There was a sudden hush that may have lasted some five seconds ere it was broken by Newby inquiring, "What has become of your charming cousin? I liked him so much, and hoped I might meet him here."
"We see very little of Claude now," Lady Charmington responded. "He never seems to come here. I suppose he finds other places more amusing. He was glad enough to come in old days."
"I fancy," said Sainty, "as the duke gets older that he is more dependent on him. He very seldom gets away."
He had, in fact, for some time been conscious that Claude came much less to the house than formerly, and was acutely aware of a like consciousness in Cissy, though each was careful to say nothing about it to the other.
"By the way, that reminds me." said Lady Charmington to Sainty. "I had almost forgotten. Alice de Lissac writes she is coming to her father for a little, and she is very anxious to see baby. May I bring her over some day?"
"Why should Claude remind you of Mrs. de Lissac?" Cissy asked with a little laugh, her desire to score off her mother-in-law getting the better of her prudence. "I never knew they had much in common."
"Only because Alice says in her letter they have seen a good deal of him lately. He seems to have been several times to Roehampton; and mother mentioned his coming in to see her one day with one of the girls."
"Morland's a deep 'un," ejaculated Tommy. "Shouldn't wonder if he was after one of the heiresses. Those girls'll have a devil of a lot of money. The mater was always egging me on to be civil to 'em. Do you remember the World's Bazaar, Cissy?
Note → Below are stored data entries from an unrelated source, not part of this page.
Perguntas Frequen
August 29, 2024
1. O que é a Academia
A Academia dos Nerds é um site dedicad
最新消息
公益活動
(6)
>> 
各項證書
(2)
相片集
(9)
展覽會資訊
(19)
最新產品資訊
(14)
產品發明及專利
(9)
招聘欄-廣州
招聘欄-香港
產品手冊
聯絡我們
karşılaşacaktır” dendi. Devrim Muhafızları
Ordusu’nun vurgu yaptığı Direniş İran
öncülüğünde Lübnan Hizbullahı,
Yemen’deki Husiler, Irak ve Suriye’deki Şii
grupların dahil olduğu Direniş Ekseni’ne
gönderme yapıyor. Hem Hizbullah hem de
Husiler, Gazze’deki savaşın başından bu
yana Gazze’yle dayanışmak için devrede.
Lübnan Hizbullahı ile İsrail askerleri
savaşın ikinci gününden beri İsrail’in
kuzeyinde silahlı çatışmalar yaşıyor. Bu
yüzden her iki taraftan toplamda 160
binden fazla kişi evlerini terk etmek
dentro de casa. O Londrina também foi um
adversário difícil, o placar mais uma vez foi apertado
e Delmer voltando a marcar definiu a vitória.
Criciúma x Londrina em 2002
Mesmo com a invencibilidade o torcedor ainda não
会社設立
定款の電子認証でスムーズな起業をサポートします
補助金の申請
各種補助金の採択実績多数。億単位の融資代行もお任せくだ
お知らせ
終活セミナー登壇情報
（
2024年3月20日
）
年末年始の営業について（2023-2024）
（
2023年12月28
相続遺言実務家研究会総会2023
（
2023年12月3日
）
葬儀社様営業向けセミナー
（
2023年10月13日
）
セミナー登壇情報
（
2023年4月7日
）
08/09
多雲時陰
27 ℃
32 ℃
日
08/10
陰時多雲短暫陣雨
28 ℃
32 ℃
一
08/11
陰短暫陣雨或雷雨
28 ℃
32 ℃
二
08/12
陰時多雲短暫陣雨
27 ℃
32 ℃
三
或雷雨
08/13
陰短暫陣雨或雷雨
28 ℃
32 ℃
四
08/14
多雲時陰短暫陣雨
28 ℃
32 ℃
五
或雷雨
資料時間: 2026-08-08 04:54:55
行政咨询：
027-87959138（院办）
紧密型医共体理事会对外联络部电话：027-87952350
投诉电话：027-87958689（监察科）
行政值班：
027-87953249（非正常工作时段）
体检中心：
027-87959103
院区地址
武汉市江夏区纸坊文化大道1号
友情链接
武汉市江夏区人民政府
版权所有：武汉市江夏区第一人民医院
Oh my!"
"I wonder if he can be thinking of Gemma," said Lady Charmington thoughtfully. "Alice doesn't say so, but----"
"It's not true," Cissy burst out; then, seeing awakened curiosity in several surrounding pairs of eyes, she added more indifferently, "I know Claude well enough to feel sure he would never be attracted by that black Jewess."
"He might be by her blond sovereigns," suggested Tommy.
Cissy became suddenly solicitous for the comfort of her guests. "I am sure you want to see your rooms," she said. "Wouldn't you like a bath after that dirty journey?" and swept them into the house.
"Cissy don't seem to fancy the idea of Morland being sweet on the dark lady," Tommy giggled. "She used to flirt with him herself once. I remember mater----"
"Tommy," said Sainty, "do, like a good soul, ask nurse to fetch baby."
He felt sick and frightened. The contrast between the appearances of life and the ghastly things that were so thinly overlaid by them suddenly appalled his spirit. Almost unconsciously he picked up the baby, and clasped it closely to him. It was on that same spot, and on much such an afternoon, that he had first seen Cissy five years before. With the clearness of a picture thrown on a screen, he saw her standing as she had stood that day with Claude beside her, her girlish beauty bathed in soft, golden light, and recalled the prophetic pang with which he had watched them turn away together under the baleful gaze of Aimée Winston. As he sat holding their child to his heart, the permanent dweller in his cupboard seemed to grin out at him with a more than usually fiendish malignity.